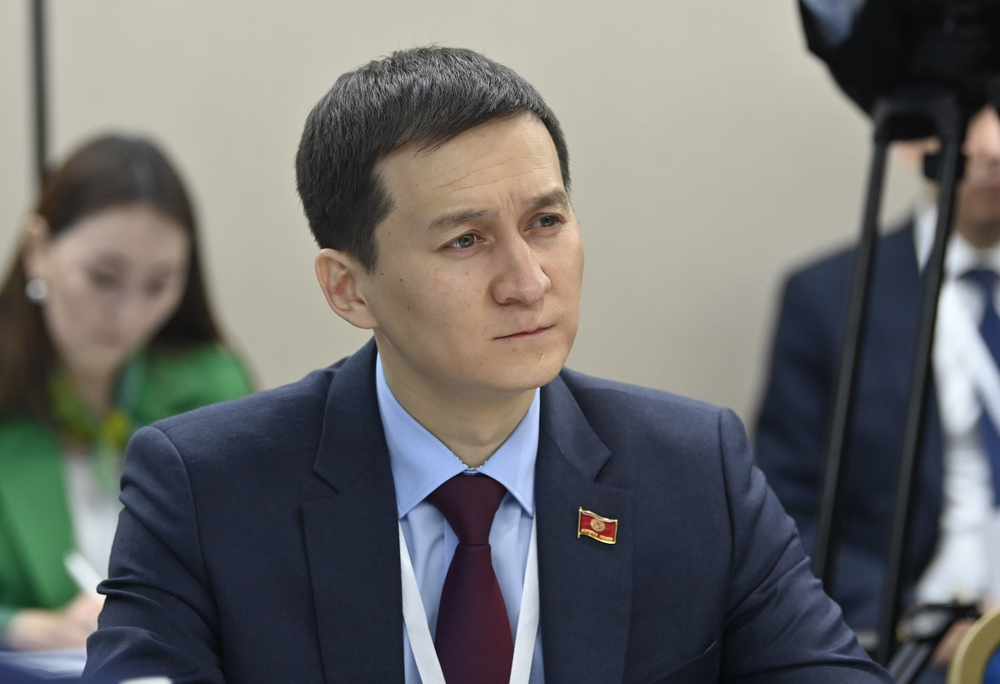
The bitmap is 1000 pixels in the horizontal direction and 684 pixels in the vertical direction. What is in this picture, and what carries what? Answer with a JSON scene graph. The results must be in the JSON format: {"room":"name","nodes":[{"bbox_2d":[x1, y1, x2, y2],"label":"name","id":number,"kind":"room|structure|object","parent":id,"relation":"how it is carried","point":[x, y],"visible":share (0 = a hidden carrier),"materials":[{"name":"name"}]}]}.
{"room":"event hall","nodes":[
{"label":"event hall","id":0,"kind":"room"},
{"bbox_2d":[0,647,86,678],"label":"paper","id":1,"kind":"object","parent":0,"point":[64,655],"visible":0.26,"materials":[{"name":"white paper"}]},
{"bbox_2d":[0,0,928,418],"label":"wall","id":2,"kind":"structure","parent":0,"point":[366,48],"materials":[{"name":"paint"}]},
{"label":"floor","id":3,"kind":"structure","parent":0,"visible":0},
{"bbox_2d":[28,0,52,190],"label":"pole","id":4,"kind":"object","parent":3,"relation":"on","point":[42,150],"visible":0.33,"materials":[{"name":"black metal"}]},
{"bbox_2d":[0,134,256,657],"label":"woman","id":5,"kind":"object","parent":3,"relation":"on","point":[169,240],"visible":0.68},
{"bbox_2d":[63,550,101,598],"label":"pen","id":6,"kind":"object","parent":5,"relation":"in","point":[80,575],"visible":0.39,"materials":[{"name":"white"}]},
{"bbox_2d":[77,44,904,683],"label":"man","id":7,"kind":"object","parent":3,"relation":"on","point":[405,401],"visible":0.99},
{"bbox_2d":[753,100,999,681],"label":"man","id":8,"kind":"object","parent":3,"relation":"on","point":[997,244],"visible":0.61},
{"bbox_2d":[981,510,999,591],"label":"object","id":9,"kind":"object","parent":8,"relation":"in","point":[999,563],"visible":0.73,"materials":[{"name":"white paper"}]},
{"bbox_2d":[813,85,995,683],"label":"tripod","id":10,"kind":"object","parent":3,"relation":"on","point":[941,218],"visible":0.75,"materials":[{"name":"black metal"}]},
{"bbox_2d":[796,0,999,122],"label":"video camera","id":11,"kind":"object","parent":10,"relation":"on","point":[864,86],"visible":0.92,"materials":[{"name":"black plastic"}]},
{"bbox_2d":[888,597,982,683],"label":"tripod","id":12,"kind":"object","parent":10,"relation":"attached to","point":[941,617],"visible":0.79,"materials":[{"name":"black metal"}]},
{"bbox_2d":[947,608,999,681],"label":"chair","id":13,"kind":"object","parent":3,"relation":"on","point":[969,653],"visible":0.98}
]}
====
Your objective
Repeat the data exactly. Pictures should not appear.

Response to the exercise
The bitmap is 1000 pixels in the horizontal direction and 684 pixels in the vertical direction. What is in this picture, and what carries what? Answer with a JSON scene graph. The results must be in the JSON format: {"room":"name","nodes":[{"bbox_2d":[x1, y1, x2, y2],"label":"name","id":number,"kind":"room|structure|object","parent":id,"relation":"how it is carried","point":[x, y],"visible":share (0 = a hidden carrier),"materials":[{"name":"name"}]}]}.
{"room":"event hall","nodes":[
{"label":"event hall","id":0,"kind":"room"},
{"bbox_2d":[0,647,86,678],"label":"paper","id":1,"kind":"object","parent":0,"point":[64,655],"visible":0.26,"materials":[{"name":"white paper"}]},
{"bbox_2d":[0,0,928,418],"label":"wall","id":2,"kind":"structure","parent":0,"point":[366,48],"materials":[{"name":"paint"}]},
{"label":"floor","id":3,"kind":"structure","parent":0,"visible":0},
{"bbox_2d":[28,0,52,190],"label":"pole","id":4,"kind":"object","parent":3,"relation":"on","point":[42,150],"visible":0.33,"materials":[{"name":"black metal"}]},
{"bbox_2d":[0,134,256,657],"label":"woman","id":5,"kind":"object","parent":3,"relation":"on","point":[169,240],"visible":0.68},
{"bbox_2d":[63,550,101,598],"label":"pen","id":6,"kind":"object","parent":5,"relation":"in","point":[80,575],"visible":0.39,"materials":[{"name":"white"}]},
{"bbox_2d":[77,44,904,683],"label":"man","id":7,"kind":"object","parent":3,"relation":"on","point":[405,401],"visible":0.99},
{"bbox_2d":[753,100,999,681],"label":"man","id":8,"kind":"object","parent":3,"relation":"on","point":[997,244],"visible":0.61},
{"bbox_2d":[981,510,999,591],"label":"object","id":9,"kind":"object","parent":8,"relation":"in","point":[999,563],"visible":0.73,"materials":[{"name":"white paper"}]},
{"bbox_2d":[813,85,995,683],"label":"tripod","id":10,"kind":"object","parent":3,"relation":"on","point":[941,218],"visible":0.75,"materials":[{"name":"black metal"}]},
{"bbox_2d":[796,0,999,122],"label":"video camera","id":11,"kind":"object","parent":10,"relation":"on","point":[864,86],"visible":0.92,"materials":[{"name":"black plastic"}]},
{"bbox_2d":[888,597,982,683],"label":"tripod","id":12,"kind":"object","parent":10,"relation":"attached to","point":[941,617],"visible":0.79,"materials":[{"name":"black metal"}]},
{"bbox_2d":[947,608,999,681],"label":"chair","id":13,"kind":"object","parent":3,"relation":"on","point":[969,653],"visible":0.98}
]}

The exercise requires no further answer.